Pablo Diaz, executive director of the Vicksburg-Warren Chamber of Commerce, said economic development officials were working with the plant’s present management to learn as much as possible to get information about the transition to the new owner.
“There are a lot of details we still have to find out,” he said. “We hope as many employees as possible are able to keep their jobs, and we look forward to working with the new owners.”
A letter from the company to the Mississippi Department of Employment Security and local officials announcing the mass layoffs said the company “will permanently discharge all company employees working at the sawmill from their employment with the company.
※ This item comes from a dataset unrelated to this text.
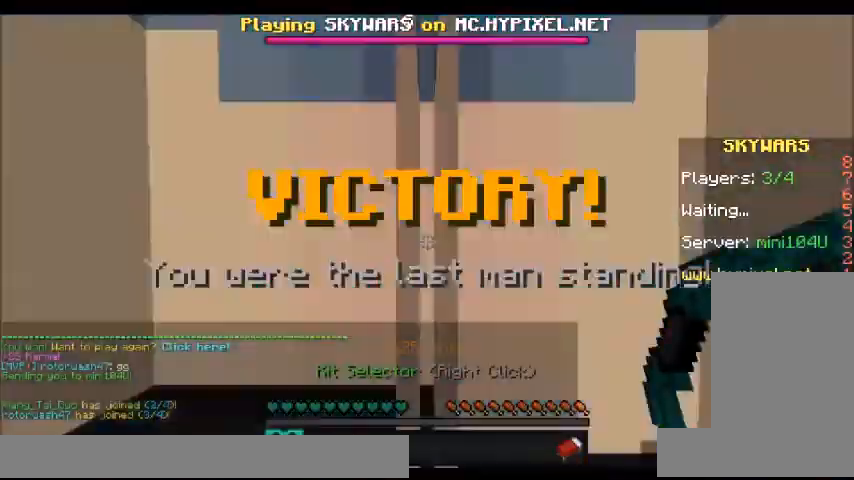
Gameplay with keyboard and mouse; each line is a JSON object with the keys and mouse buttons held at the frame after it. "events" lists presses ("down") and releases ("up") of "a", "d", "s", "space", "w", "mouse_left" and "mouse_right" between this image and that frame as [ms after this image, input, new state], when the widget could be followed in between. "mouse_left", "mouse_right" = the "left", "right" buttons of the "mouse" list. No other keys are recorded. Fast repeated clicks can show as one long hold. Mouse movement is not recorded.
{"keys": ["w"], "mouse": [], "events": [[367, "d", "down"], [367, "w", "down"], [501, "d", "up"]]}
“All positions and jobs at the sawmill will be affected, although some employees may be offered employment by the purchaser.”
“My biggest concern is that we can retain as many of the employees as we can,” Mayor George Flaggs Jr. said in regard to the sale. “The way I read that letter, they’re going to try to save some jobs, but they’re leaving the other company to negotiate some jobs. I want to minimize the number of jobs that are being lost.”
Warren County Board of Supervisors President Richard George said the board had not been told of the sale.
“We know nothing about it,” he said.
“That’s the terribly unfortunate part of the industrial world,” George said of the layoffs. “I hate it for the employees. Anything that we can do to help them retain their jobs, we’ll certainly make that effort. We hope for the best for the employees.”
According to the press release, the sale is the first part of a “winding down” of the Forestland Group’s ownership of Anderson-Tully.
The Forestland Group acquired Anderson-Tully in 2006.